Lesson: Don’t get overly excited or get your hopes up about any property until you see it in its entirety. If you’re anything like me, this is easier said than done. Having an unrealistic view of a place can also cloud your judgment when you find potential problems or concerns. Have patience and keep your perspective.
Nothing is Perfect
Unless you are exceedingly lucky, chances are you’re not going to find a home that’s absolutely perfect. And if you’re a bit picky like me, the search is going to be even more challenging. As I looked through the home I mentioned previously, my real estate agent reminded me that there’s going to be something about every home that I don’t like or would prefer to be different. It’s important to consider what things you’re willing to live with and what you can reasonably change. And while I was aware of this, it was a good reminder. That’s why I’m sharing it with you.
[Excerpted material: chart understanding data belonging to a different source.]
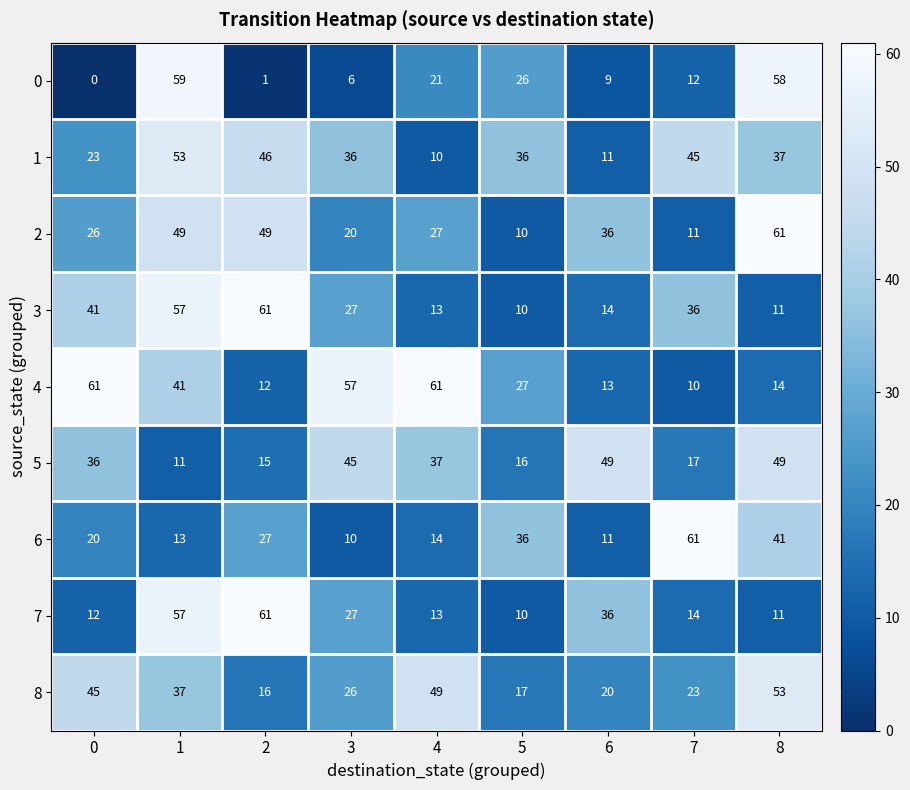

What is the highest value of the 8 series?

53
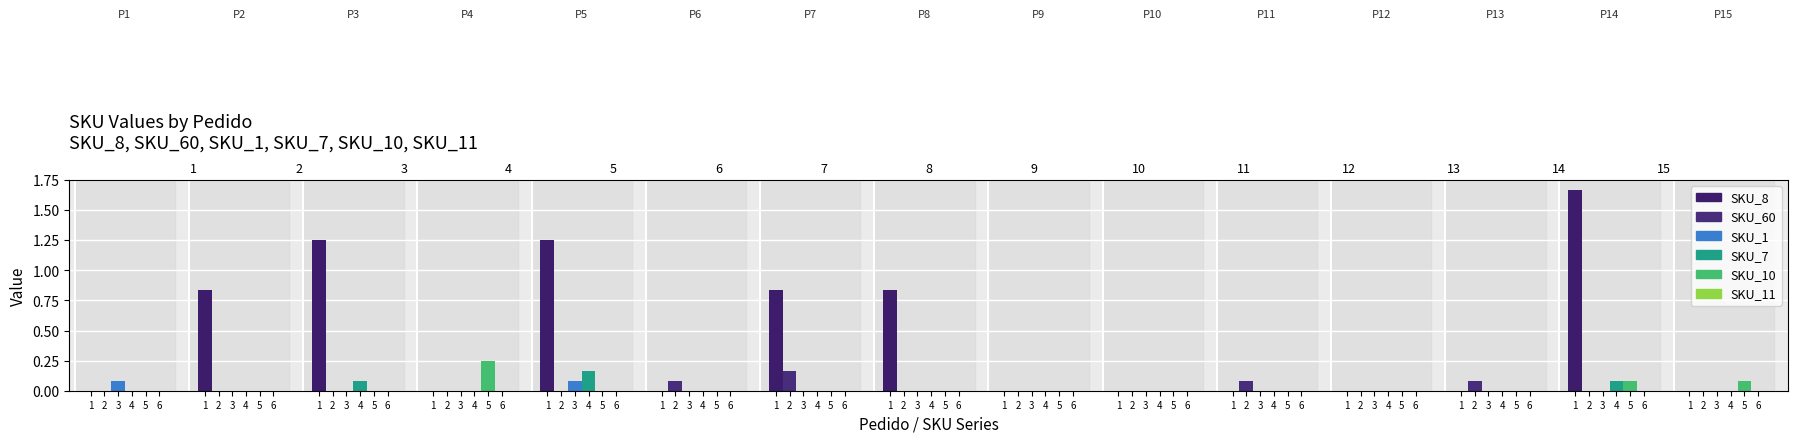

Is it true that SKU_7 equals -0.1 at 1?

False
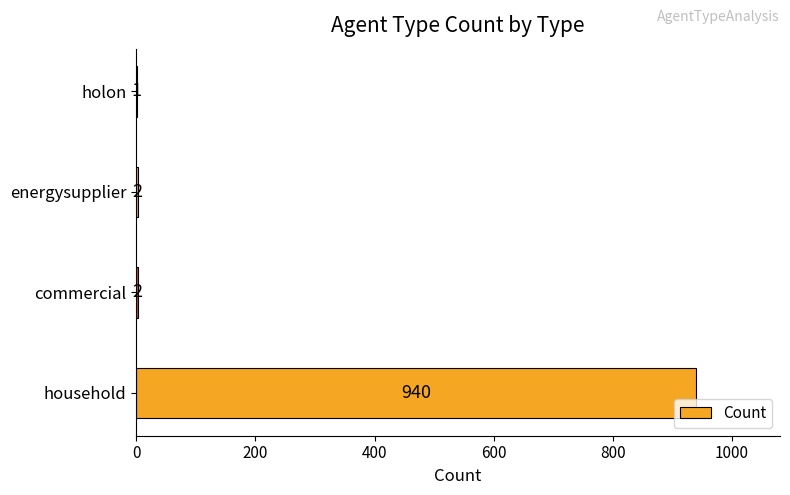

The chart shows a value of 2 at energysupplier. True or false?

True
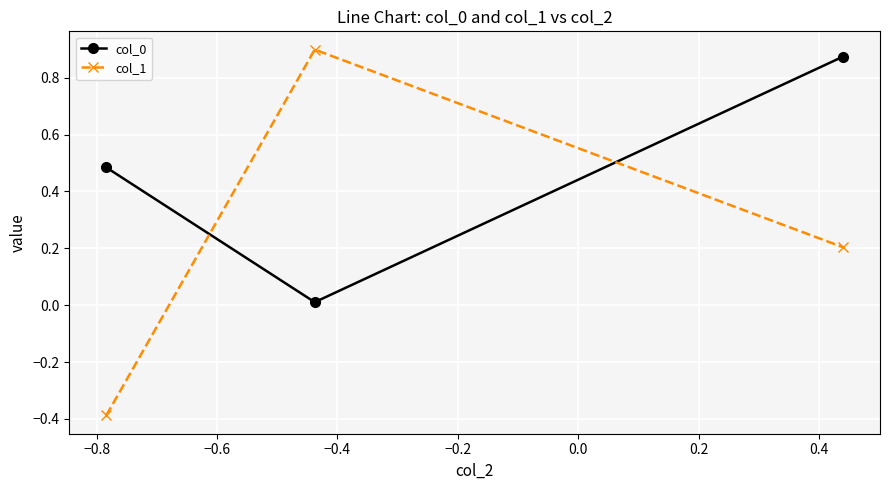

What is the smallest value displayed?

-0.4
A lot of these imperfections may be caught by your “Required and Desired” list which I talked about here, but there will also be more things that come up that aren’t yet on your radar. Also, consider what will be a simple fix and what might be a much more complicated addition or alteration. For example, you can easily paint walls, add modelings, and update landscaping, but it will be more challenging and costly to replace windows, run new electrical, and upgrade the heating and air conditioning system.
Lesson: Don’t settle for a property you don’t love or feel in your gut to be home. However, remember that nothing is perfect and certain details can be changed or improved over time.
Okay, I have more advice to share, but this post is already long enough. I’ll save those ideas for another day.
I suspect you would love to see the houses I’m visiting. I haven’t included any images of them here because I feel awkward photographing someone else’s residence and sharing those photos on the internet without the owner’s permission. The only way around this would be to provide Zillow links to homes that didn’t work for me. If that’s something you’d be interested in, please let me know.